Quoted passage
****************************************

2.7 Maxims of Teaching

Maxims are practical rules for sequencing content within a lesson. They reflect psychological and logical progression. NTA stems often ask the candidate to match an anecdote to the right maxim.

TipTwelve Maxims of Teaching
Maxim Meaning Classroom illustration
Known to Unknown Anchor the new in the familiar Teach Hindi alphabet by linking to mother-tongue sounds
Simple to Complex Sequence by difficulty Algebra with one variable before two
Concrete to Abstract Objects first, then ideas Use coins before introducing the “+” symbol
Particular to General Build laws from instances Several falling-object demos before the gravitational law
Analysis to Synthesis Break down before building up Dissect, then reconstruct an essay
Empirical to Rational Observation before reason Measure boiling water before introducing heat theory
Induction to Deduction From examples to rules, then rules back to cases Newton’s apples → law of gravitation → predict a satellite orbit
Whole to Part Big picture first Body diagram before organ details
Psychological to Logical Learner readiness before subject logic A sequence the learner finds approachable, even if out of textbook order
Definite to Indefinite Settled facts first, then open questions Newtonian mechanics before relativistic corrections
Actual to Representative Real object before its picture Show a cow, then a photograph of a cow
Near to Far Local context first Local geography before continents

2.8 Principles of Teaching

TipEight Principles of Effective Teaching
Principle What it requires
Principle of motivation Begin by arousing interest; sustain through relevance and reward
Principle of activity Learning by doing; learners must act on content
Principle of interest Connect content to learner’s curiosity and prior interest
Principle of individual differences Differentiate; not all learners are alike
Principle of definite aim State the lesson objective clearly at the start
Principle of linking with life Show real-world application
Principle of feedback Provide timely correction and reinforcement
Principle of democratic dealing Learner participation, respect, freedom of expression

Other commonly listed principles include planning, recreation, review, division (chunking), and selection.

2.9 Models of Teaching

A model of teaching is a plan or pattern that can be used to shape curriculum, design instruction, and guide classroom interaction.

****************************************

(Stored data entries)
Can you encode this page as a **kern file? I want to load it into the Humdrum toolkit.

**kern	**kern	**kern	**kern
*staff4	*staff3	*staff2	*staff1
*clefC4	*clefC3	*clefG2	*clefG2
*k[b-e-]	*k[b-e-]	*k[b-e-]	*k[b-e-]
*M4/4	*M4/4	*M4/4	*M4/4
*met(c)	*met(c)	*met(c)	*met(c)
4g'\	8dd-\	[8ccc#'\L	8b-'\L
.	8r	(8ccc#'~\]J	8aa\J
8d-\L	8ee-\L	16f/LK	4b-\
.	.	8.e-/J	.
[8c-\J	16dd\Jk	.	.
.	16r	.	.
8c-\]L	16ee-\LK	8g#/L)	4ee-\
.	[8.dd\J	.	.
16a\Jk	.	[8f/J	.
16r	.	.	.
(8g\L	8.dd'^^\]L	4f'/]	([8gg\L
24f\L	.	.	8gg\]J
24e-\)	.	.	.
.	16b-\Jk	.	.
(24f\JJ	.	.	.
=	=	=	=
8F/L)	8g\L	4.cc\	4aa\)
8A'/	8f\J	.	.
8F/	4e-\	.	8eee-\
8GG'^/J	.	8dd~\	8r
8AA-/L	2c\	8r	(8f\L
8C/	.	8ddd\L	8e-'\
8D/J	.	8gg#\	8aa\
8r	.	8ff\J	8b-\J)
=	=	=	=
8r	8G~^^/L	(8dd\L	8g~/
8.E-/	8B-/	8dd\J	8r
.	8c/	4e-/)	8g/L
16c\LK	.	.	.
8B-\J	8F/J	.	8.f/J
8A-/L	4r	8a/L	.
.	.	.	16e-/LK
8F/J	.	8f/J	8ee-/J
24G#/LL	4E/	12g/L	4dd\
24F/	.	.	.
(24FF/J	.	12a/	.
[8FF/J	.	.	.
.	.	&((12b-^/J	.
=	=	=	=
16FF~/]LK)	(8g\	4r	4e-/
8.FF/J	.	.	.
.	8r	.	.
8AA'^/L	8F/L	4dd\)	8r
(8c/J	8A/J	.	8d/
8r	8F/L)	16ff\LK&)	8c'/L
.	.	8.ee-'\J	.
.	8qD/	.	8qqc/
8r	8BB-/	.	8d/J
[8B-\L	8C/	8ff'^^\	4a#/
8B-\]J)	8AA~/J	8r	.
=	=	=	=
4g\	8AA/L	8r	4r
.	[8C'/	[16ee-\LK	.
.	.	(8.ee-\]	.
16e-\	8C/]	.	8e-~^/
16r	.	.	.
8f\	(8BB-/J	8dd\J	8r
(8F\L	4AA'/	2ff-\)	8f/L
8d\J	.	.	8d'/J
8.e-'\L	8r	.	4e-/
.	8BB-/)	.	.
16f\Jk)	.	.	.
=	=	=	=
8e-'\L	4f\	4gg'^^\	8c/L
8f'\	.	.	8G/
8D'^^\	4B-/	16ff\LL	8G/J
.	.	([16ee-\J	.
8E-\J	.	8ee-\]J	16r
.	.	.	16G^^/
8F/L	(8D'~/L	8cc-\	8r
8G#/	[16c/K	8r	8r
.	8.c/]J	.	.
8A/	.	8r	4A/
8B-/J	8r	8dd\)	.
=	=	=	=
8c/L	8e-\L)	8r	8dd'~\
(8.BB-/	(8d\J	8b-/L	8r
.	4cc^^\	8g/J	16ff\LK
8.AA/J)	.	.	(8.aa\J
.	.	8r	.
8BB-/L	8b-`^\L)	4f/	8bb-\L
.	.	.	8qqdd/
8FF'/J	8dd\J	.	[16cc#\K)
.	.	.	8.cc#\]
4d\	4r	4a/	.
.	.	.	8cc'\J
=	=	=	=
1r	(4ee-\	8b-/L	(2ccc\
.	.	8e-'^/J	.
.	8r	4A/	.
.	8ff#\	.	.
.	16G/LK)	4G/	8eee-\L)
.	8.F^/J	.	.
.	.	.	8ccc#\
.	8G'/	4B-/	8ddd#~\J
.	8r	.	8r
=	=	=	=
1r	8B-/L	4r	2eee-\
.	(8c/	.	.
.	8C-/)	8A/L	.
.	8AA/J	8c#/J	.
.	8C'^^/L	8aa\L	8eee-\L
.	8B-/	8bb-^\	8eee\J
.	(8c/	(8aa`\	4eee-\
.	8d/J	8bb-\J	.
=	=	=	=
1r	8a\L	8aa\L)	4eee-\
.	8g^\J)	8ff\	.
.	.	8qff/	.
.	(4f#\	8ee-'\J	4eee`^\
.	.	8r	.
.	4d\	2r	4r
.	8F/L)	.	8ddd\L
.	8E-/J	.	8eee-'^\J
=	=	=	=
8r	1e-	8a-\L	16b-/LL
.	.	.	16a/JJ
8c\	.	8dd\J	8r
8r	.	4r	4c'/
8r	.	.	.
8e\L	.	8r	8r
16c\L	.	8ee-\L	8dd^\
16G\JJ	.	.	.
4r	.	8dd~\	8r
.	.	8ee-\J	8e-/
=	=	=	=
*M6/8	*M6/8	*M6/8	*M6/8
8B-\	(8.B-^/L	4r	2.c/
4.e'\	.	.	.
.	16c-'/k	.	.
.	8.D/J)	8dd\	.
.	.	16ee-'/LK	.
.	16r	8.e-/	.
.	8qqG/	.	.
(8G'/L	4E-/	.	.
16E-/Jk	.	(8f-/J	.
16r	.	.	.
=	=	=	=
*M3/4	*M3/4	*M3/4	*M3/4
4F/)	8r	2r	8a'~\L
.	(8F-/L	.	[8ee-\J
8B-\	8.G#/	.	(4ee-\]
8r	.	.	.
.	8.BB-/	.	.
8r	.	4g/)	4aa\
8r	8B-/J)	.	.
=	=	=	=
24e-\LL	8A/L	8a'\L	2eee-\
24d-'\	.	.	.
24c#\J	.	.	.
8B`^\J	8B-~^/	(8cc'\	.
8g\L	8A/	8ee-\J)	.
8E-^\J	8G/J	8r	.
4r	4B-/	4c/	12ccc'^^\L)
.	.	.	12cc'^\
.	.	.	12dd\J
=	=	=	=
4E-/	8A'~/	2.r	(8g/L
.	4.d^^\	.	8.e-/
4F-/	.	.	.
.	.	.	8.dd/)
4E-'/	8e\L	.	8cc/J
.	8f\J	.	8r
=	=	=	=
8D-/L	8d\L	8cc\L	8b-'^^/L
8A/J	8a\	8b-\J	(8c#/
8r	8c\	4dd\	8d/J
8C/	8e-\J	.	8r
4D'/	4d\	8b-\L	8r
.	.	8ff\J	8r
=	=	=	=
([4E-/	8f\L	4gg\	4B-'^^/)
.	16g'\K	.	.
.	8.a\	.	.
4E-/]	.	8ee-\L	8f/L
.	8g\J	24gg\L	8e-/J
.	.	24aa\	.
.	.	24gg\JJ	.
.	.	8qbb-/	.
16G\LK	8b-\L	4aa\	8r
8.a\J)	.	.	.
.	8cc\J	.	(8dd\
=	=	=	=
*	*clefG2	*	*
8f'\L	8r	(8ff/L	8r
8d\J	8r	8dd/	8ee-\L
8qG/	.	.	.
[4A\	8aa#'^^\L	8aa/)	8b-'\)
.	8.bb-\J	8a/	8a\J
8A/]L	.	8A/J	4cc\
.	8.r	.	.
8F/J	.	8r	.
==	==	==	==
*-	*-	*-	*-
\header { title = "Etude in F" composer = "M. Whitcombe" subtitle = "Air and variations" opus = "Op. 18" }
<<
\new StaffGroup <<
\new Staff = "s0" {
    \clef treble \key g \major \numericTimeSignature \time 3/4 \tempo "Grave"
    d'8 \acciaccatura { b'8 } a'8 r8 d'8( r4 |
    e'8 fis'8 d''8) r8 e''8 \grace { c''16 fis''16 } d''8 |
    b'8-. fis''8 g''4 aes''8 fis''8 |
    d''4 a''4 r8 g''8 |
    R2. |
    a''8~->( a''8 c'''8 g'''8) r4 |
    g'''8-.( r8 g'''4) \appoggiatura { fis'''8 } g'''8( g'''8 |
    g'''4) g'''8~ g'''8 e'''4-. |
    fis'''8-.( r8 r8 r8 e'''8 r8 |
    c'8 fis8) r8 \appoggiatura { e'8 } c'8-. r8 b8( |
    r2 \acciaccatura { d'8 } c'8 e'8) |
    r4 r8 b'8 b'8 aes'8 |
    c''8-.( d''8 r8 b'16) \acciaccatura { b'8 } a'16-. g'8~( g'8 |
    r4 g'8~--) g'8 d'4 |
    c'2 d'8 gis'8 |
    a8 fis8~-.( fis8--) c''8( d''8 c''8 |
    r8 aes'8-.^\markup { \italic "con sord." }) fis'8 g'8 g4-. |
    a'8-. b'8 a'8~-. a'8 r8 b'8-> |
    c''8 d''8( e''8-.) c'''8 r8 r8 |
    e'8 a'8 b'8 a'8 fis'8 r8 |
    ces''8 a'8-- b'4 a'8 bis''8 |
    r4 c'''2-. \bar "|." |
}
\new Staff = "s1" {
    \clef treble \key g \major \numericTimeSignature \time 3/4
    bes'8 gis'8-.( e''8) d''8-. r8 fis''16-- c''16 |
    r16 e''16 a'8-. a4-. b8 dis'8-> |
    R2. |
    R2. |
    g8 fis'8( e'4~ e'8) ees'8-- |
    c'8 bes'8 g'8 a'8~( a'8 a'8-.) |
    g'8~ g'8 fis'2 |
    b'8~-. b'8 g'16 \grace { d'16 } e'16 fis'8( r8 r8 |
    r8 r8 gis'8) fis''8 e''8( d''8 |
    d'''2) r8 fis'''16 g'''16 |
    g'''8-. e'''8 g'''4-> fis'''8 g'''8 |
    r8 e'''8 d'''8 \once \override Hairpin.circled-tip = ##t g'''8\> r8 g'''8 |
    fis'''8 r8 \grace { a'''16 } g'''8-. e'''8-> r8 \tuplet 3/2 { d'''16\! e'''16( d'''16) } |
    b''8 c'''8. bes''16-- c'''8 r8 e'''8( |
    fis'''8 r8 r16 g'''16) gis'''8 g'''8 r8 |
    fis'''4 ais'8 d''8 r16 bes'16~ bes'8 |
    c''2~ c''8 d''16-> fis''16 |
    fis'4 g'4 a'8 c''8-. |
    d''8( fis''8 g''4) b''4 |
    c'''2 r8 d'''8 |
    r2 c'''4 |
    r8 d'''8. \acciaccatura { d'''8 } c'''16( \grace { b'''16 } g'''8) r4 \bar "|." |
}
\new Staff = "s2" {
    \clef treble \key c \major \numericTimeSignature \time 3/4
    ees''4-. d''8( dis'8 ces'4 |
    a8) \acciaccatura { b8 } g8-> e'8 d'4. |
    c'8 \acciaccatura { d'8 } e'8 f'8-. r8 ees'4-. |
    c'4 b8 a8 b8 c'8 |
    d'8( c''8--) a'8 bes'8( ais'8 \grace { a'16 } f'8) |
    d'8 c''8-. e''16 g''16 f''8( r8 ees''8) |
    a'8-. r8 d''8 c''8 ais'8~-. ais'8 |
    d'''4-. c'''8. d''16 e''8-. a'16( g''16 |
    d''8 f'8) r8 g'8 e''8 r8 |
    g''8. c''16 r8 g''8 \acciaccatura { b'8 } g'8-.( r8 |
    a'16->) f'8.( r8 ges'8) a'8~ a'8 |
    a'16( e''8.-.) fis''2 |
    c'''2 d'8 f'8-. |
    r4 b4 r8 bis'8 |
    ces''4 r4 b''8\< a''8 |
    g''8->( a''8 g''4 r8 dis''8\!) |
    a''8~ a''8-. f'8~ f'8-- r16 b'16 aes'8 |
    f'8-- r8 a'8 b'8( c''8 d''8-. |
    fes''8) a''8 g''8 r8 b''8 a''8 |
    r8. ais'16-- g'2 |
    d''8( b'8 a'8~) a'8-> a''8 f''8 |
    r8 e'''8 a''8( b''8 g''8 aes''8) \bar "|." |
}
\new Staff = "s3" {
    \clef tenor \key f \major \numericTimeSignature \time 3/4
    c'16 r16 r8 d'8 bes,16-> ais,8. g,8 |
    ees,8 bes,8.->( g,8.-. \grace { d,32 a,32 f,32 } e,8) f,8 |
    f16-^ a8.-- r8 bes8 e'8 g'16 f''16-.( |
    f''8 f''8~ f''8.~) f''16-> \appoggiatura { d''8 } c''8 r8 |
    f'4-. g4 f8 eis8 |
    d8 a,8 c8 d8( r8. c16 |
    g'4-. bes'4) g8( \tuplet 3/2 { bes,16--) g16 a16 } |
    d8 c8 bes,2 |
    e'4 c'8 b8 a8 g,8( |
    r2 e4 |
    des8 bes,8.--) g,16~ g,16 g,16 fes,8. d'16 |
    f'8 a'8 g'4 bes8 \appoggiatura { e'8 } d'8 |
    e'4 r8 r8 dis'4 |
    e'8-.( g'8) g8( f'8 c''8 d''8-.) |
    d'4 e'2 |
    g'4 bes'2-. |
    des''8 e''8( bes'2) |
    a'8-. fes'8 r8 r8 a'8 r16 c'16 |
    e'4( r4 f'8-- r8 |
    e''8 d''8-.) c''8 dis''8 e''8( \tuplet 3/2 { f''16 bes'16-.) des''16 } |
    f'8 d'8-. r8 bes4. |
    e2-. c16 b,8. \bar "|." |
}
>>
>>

****************************************

Task instructions
Reproduce the part of the text on teaching from "2.7 Maxims of" up to and including "the right maxim.". The records have no connection to the text on teaching.

Finished task
2.7 Maxims of Teaching

Maxims are practical rules for sequencing content within a lesson. They reflect psychological and logical progression. NTA stems often ask the candidate to match an anecdote to the right maxim.